Mais finalement, la COBAC s’est prononcé sur l’illégalité de l’activité de transfert de fonds effectuée par ces opérateurs de téléphonie mobile. Mais peut être trop tard, car on n’a pas l’impression que cela ait été suivi. Entre temps les opérateurs classiques continuent de crier au secours à l’Etat qui semble ne pas comprendre le cri d’alarme de ces derniers. Las d’attendre, Express Union se positionne aussi sur le « Mobile Money », un segment qu’il a été pourtant le pionnier au pays avant de relâcher.

Les faiblesses des opérateurs classiques comme levier de succès du « mobile money »

Le succès que connait en ce moment le « Mobile Money » est en partie dû à certaines faiblesses des acteurs classiques du secteur.  Cherté, complexité, mauvais qualité de service, mauvaise expérience client, voilà en quelque mot les maux dont souffrent les opérateurs traditionnels et sur lesquels le « mobile money » a misé. Le service est simple, facile, rapide et moins couteux.
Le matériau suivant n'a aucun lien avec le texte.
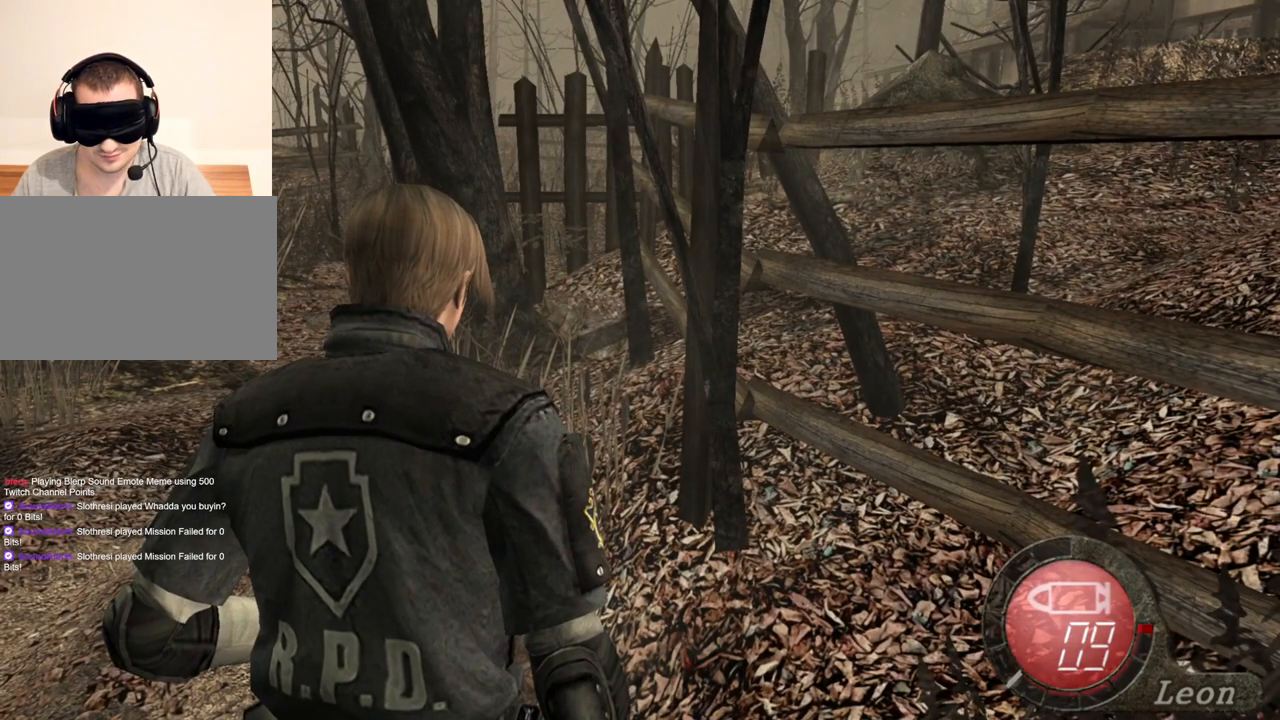
{"keys": [], "mouse": [], "events": []}
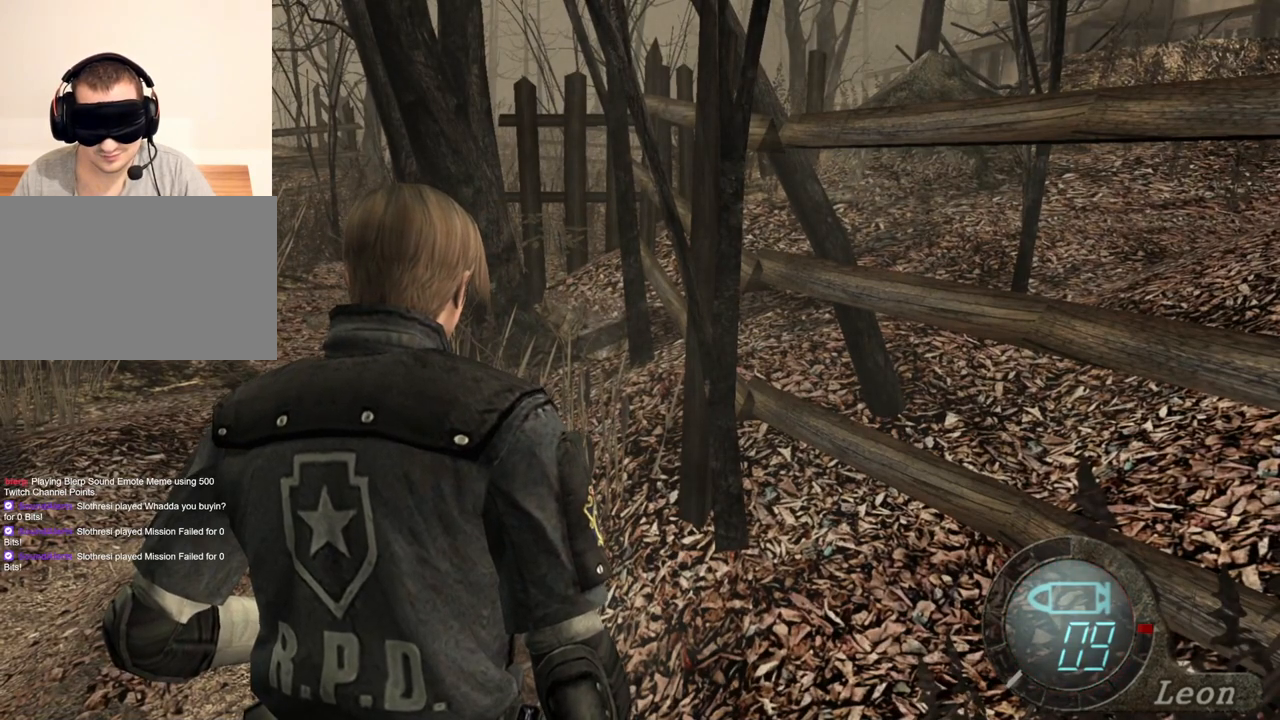
{"keys": [], "mouse": [], "events": [[100, "a", "down"], [167, "a", "up"]]}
Et les clients y trouvent un moyen de se venger de ces opérateurs qui les a « tant manquer de respect ». Avec des caissières « insolentes » et « méprisantes » selon les mots de certains clients. Mais, on l’impression que seul Express Union est visé par les clients. Et même sur le plan communicationnelle, l’entreprise semble la seule touchée. Car toutes ses consœurs ont choisi de se taire ou parle-t-elle au nom de toutes ? On ne le saura jamais.

Mais bien que  le « Mobile Money » prenne de l’ampleur, à moins que ses précurseurs ne réorientent leur business model, cette activité mourra de ses cendres.

« Mobile Money » ; un business model peu solide et « négrier » !!!

Malgré le succès que le « Mobile Money » rencontre en ce moment, et vu la stratégie de développement mis sur pieds par les acteurs, qui repose sur une sorte d’ «anarchie » avec des « concessions désordonnées », on peut s’inquiéter de la survie du modèle dans le temps.

 En effet, le système mis sur pieds permet à ce que tout le monde puisse fournir le service, du boutiquier, en passant par les stations-services que par les «call-boxeurs ». Pour une activité sérieuse qu’est le transfert des fonds, on peut douter de la viabilité de ce modèle dans le temps.

Car à côté des partenaires formels qui investissent des fonds considérables pour distribuer ce service, les opérateurs autorisent une folle concurrence à ces derniers.  Car comment comprendre qu’en plus des charges de loyers, les impôts, le personnel et autres, les opérateurs autorisent aux « informels » de concurrencer les « formels ». C’est ainsi que sur un périmètre de 100 m, on retrouve plus de 5 agents effectuant la même activité, pour le même opérateur. Aussi, la rémunération ou les taux bénéficiaires sont parfois les mêmes.  Ceci a le fâcheux côté qu’ils empêchent les entrepreneurs formels qui s’y lancent de ne pas rentrer dans leurs investissements.

Il serait mieux de mettre sur pieds des systèmes de franchise qui garantissent des exclusivités territoriales et des savoir-faire. Et l’Etat a d’ailleurs intérêt à ce que cela se passe ainsi. Pour garantir les emplois, une saine concurrence et surtout éviter le blanchiment d’argent, le financement du terrorisme et la grande criminalité.

Le système de franchise a cela de positif qu’il garantisse une exclusivité et un suivi particulier du détenteur du concept ou savoir-faire. Il encourage le formel et assure aux franchisés un retour sur investissement. Mais à l’allure où vont les choses, il ne serait pas étonnant de voir ces points « mobile money » ouverts çà et là fermer. Car comme pour l’activité de transfert de crédit avec les grossistes et semi grossistes, les opérateurs avaient joués le même jeu, demeurant les seuls gagnants. Tous les autres ont perdus, la preuve, tous les « Orange Partner » et « Yellow Point » ont disparus. La même recette produisant les mêmes résultats, ne peut-on pas dire  avec Peter Drucker le père du « Management moderne » qui écrivait « l’avenir est déjà derrière nous », que le « Mobile MONEY » dans sa configuration actuelle est un mort-né ?!!!